What you should do
Can you write out, word for word, the stretch of the records from the line containing "How many range" through the end of the records, leaving the pictures out?

*** Dataset content Section Begins ***

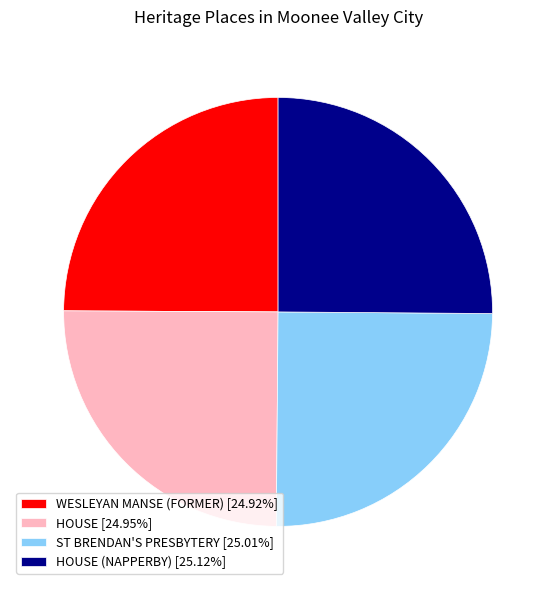

Is HOUSE (NAPPERBY) [25.12%] the majority of the pie?

No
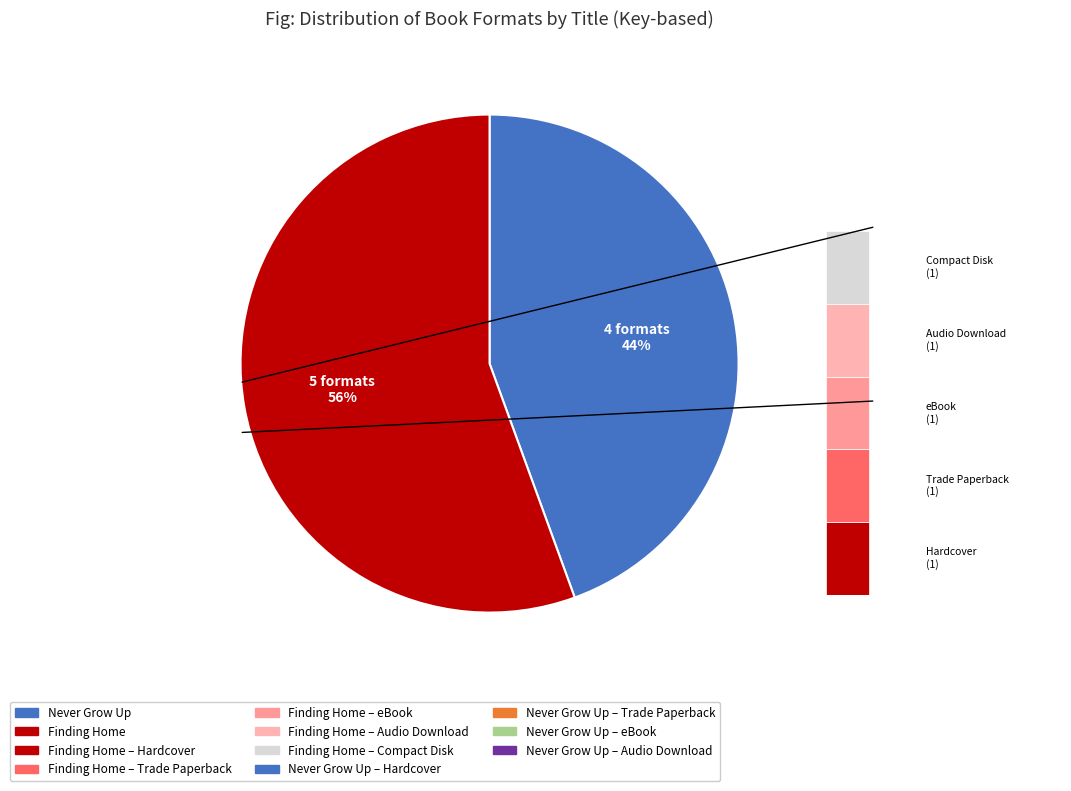

Is Finding Home (Compact Disk) the majority of the pie?

No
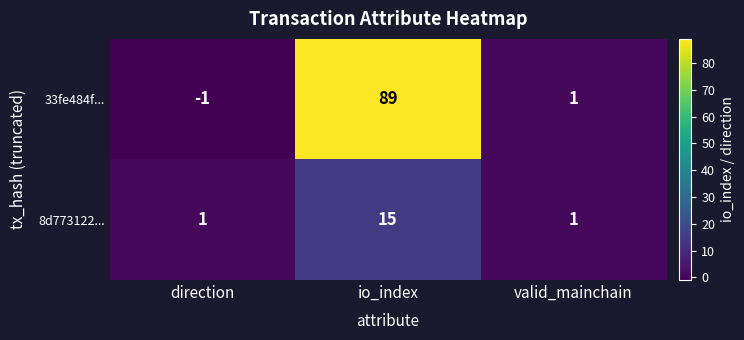

Count the number of categories in the chart.

3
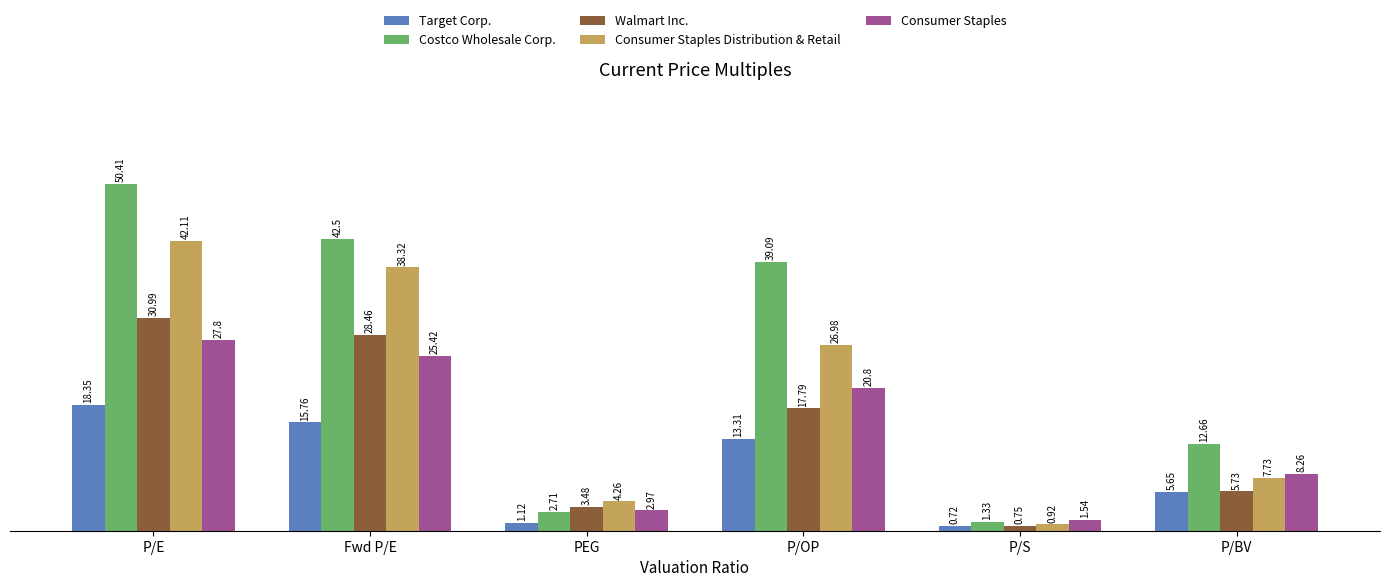

List the series in order of their peak value, highest first.

Costco Wholesale Corp., Consumer Staples Distribution & Retail, Walmart Inc., Consumer Staples, Target Corp.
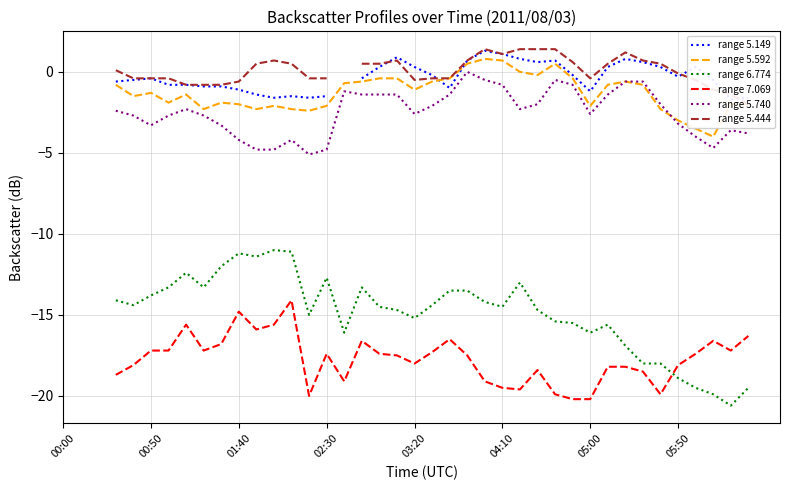

How many range 6.774 values are between -18 and -13?

25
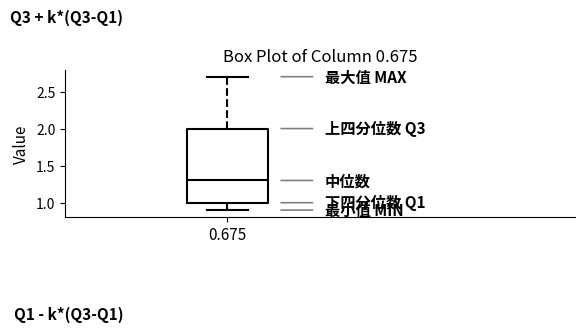

Where does the upper whisker of the box at x = 0.675 end on the y-axis? The values are not printed on the chart, so give them approximately, as read against the axis.

2.7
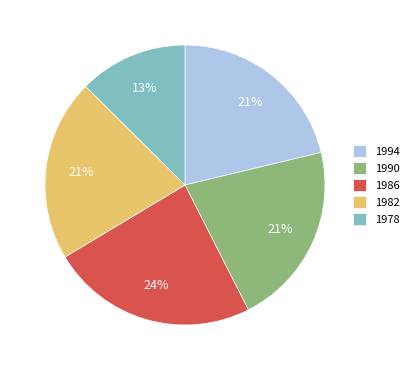

Which category has the biggest portion of the pie?

1986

*** Dataset content Section Ends ***

Finished exercise
How many range 6.774 values are between -18 and -13?

25

Where does the upper whisker of the box at x = 0.675 end on the y-axis? The values are not printed on the chart, so give them approximately, as read against the axis.

2.7

Which category has the biggest portion of the pie?

1986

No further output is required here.